Dez anos mais novo que a geração do Walther, o macaúbico aqui, moleque intruso, não era muito ouvido pelos intelectuais amigos dele. Eu é que ouvia e aprendia muito.
Ultimamente nossos encontros têm sido no refúgio da sua família, aqui nos arredores de Sanja. Sob as bênçãos do mato platino-pratense, o Walther vai pro fogão a lenha reger memoráveis esbórnias de comida, bebida e prosa. E é claro que nessa prosa reinam reminiscências deste torrão da Beloca.

Filho da Therezinha Araújo, que os chegados conhecem como Tuta, e do saudoso Walther Castelli, Júnior, como a família o chama, nasceu em setembro de 1960.
Sedento por aumentar seus horizontes na estética da escrita, decolou de Sanja muito jovem.

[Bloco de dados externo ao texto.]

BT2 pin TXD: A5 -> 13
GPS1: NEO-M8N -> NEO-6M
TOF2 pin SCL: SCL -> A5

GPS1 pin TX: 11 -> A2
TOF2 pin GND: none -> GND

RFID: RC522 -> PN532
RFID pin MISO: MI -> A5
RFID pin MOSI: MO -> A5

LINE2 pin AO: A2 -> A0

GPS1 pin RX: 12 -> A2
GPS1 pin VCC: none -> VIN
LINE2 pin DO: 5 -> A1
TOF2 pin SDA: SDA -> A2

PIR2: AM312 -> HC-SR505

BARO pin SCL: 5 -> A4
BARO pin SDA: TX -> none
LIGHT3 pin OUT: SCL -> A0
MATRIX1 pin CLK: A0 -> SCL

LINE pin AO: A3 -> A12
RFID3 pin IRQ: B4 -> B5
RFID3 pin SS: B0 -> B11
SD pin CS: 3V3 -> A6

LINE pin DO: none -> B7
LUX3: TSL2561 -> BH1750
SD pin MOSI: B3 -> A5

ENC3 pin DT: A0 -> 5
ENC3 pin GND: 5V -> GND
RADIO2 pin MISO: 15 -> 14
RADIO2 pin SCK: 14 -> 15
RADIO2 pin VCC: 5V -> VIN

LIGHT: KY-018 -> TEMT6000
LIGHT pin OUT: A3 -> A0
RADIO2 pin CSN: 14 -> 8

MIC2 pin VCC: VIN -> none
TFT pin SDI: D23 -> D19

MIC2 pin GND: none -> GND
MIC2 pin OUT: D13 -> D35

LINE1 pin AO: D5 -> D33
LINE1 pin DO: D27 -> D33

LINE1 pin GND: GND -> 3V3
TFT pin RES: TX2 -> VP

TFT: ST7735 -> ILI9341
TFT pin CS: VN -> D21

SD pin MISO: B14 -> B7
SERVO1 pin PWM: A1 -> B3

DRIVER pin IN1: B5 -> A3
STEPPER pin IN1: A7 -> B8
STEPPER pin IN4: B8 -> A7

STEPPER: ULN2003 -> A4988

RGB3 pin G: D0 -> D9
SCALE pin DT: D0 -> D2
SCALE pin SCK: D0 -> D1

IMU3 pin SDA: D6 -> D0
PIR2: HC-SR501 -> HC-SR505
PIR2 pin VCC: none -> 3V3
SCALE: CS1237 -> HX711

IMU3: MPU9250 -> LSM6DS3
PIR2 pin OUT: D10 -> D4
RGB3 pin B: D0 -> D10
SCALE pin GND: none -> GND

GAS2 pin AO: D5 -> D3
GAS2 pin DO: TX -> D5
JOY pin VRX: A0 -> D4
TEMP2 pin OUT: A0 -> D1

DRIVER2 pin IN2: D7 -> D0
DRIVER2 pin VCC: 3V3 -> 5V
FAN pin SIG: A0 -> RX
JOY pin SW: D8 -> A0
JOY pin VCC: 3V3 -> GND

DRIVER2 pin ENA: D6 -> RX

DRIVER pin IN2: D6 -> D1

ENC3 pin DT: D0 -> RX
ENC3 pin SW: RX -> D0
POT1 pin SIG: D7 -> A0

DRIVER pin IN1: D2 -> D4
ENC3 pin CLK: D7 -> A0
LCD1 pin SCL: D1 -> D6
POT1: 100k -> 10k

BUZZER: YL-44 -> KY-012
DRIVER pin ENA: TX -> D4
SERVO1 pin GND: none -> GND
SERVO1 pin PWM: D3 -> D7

Cursou Letras Clássicas e Vernáculas na Faculdade de Filosofia, Letras e Ciências Humanas da Universidade de São Paulo, a conceituada Fefeleche da USP; licenciou-se em Letras no Instituto de Estudos da Linguagem da Universidade Estadual de Campinas, onde desenvolveu dissertação de mestrado em Teoria e História Literária, estudando a obra de Dante Milano, sob orientação do Professor Dr. Paulo Franchetti.

De 1979 a 1996, atuou como professor de Língua e Literatura em instituições particulares de ensino médio e em cursos pré-vestibulares. E aqui cabe um parêntesis: em Itapetininga, na sala de aula de um cursinho, o professor Walther foi fisgado pela aluna Marinês. Casarem-se em 1995 e têm dois filhos, Mariana e Pedro. Fecha parêntesis.

Concluiu cursos de gestão de projetos editoriais ministrados no Brasil pelo Centro de Formación Publish, de Madri, e pela Bookhouse Training Center, de Londres.
Atuou de 1995 a 2012 como diretor editorial da Editora Companhia da Escola, de Campinas, que veio a se chamar posteriormente Integral Sistema de Ensino Ltda., onde desenvolveu também o trabalho de autoria de livros didáticos de Língua e Literatura Brasileira e Portuguesa.

É tradutor e comentarista, pela Verus Editora, de Campinas, da obra do educador americano John Holt, tendo traduzido os livros Aprendendo o tempo todo (Learning all the time), em 2006, e Como as crianças aprendem (How Children Learn) em 2009.

Bem sucedido nos negócios, Walther quer voltar a ter mais prazer no trabalho. Quer e vai ter. Aos 52 anos ele está voltando a fazer o que mais gosta: ler, escrever, lecionar, palestrar...

E nessa noite, creio eu, aqui em São João, na Academia de Letras, há um simbolismo de reencontro muito grande. O recomeço do Walther nas Letras é aqui, palestrando no pé da Mantiqueira, revendo amigos, família e trazendo um naco da poesia de Dante Milano aos presentes.

Zezinho Só, artista e arteiro, não economiza adjetivos ao falar do amigo: “Walther é o sanjoanense mais culto de todos os tempos”.""

Eu concordo e acrescento: culto, pai, marido, irmão, filho, amigo, genro, tio, poeta e generoso. Um ídolo. Uma referência. Do bem e do caralho! Warti, você partiu antes do combinado.